Body of Itch possesses a raw cleanliness that you wouldn’t expect to come from following impulses, but the outcome shows that Andy and Leith have an ingrained understanding of what it means to be Egyptian Blue. “I wish there was an interesting story about it, but there isn't. Most bands have a great dialogue and their band name...but we just got it from a Dulux colour chart,” laughs Andy on the subject of their name. “For me personally I’ve fallen out of love with it a bit,” Leith admits, “but it keeps growing on me.”

Growth over time is something that Egyptian Blue seem to experience a lot in their music and not something they’re afraid of. “I think as time goes on the tracks mean different things to us. ‘Nylon Wire’ was probably our least favourite on the EP, on our last tour we only maybe played it once or twice, but now it means something else to us, just because there's been such a positive reaction to it,” says Andy. “I know for me and Leith in particular, the song ‘Never’ really hit home emotionally; it felt like it was the first thing we wrote that could potentially affect somebody else. That's the kind of music I want to make: music that makes people feel something.”

As the name Body of Itch would suggest, the music does make you feel something, be that internal or outwardly, given their reputation for spirited live performances.

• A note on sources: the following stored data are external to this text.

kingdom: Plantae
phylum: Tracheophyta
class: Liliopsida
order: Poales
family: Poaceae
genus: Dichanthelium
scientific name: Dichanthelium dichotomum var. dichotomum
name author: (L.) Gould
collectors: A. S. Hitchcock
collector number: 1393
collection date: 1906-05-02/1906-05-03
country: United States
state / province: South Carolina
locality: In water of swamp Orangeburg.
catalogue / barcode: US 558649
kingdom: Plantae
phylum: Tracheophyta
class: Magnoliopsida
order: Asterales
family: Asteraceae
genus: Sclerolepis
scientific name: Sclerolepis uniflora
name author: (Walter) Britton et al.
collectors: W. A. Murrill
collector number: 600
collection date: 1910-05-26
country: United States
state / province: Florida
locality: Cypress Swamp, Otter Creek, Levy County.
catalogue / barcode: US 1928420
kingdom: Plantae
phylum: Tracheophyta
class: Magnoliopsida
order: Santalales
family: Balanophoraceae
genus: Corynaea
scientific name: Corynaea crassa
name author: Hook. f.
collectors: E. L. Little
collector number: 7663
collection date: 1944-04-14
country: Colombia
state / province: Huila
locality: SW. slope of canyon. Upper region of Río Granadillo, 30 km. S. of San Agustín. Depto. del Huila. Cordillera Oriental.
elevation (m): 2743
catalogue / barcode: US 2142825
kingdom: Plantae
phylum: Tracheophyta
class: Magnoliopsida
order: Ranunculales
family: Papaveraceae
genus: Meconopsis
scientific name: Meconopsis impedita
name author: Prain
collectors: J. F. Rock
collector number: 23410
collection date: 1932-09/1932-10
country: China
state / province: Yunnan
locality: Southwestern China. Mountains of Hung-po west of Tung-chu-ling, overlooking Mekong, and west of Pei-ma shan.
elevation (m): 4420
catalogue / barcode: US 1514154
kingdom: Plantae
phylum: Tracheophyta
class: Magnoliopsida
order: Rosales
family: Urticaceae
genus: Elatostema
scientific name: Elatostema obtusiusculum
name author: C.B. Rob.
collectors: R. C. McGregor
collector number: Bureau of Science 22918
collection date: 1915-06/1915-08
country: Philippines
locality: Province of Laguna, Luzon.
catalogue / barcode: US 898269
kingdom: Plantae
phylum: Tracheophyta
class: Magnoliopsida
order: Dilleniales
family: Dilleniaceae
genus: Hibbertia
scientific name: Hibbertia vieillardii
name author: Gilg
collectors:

For Egyptian Blue a crowd's reaction has significant and lasting effects on the meanings of songs and how they themselves perceive them. “We've been playing ‘Four Is The Last Four’ for quite a long time”, Andy explains, “but we've played all of Body of Itch live before, and the reactions have been really good. You never know exactly how it's going to be until they're out. I mean we didn't know which one of them people were gonna like more. And it was the one we least expected that got the best reaction.”

The supporting tour for Body of Itch could have been a pivotal moment in the band's career, with an already dedicated fan base and a string of releases under their belt, but like so many others in the music industry, it didn’t even get a chance to get cut-short. “We had toured with The Murder Capital, and then we did a festival in France called La Route du Rock, and then we were supposed to go to Barcelona and we got told the night before that it was cancelled, then after that, everything just got cancelled. We hadn't started the UK tour. It's a real shame.” 

Fortunately for Egyptian Blue, the music had already met its reception before the record was released. Some other musicians haven’t had the luxury of foresight to test their music before its release, and now, who knows when they will be able to? But the resulting lockdown has presented strange opportunities amongst the seemingly endless barrage of problems it’s caused. “What else is there to write about? All of these musicians are stuck in their homes with fuck-all to write about apart from this,” says Leith. “Do you think people will be influenced by this? Not just the musicians but people listening to music?” “Absolutely”, nods Andy.

Influence and social change have always gone hand-in-hand with post-punk, and after receiving high praise on social media from poster boys IDLES, Leith weighs in on the relationship between music and societal progress. “Well it goes hand in hand. I think inevitably there's going to be some sort of influence from music and people are gonna gather and brew their views together.”

There's a definite yearning on Body of Itch. It's almost crying to be let out into the world and to be experienced. As with so much else, it’s going to be interesting to see what makes it through the lockdown and what doesn’t, but as long as Egyptian Blue keep trusting their gut feeling, we’ll be seeing a lot more of them on the other side.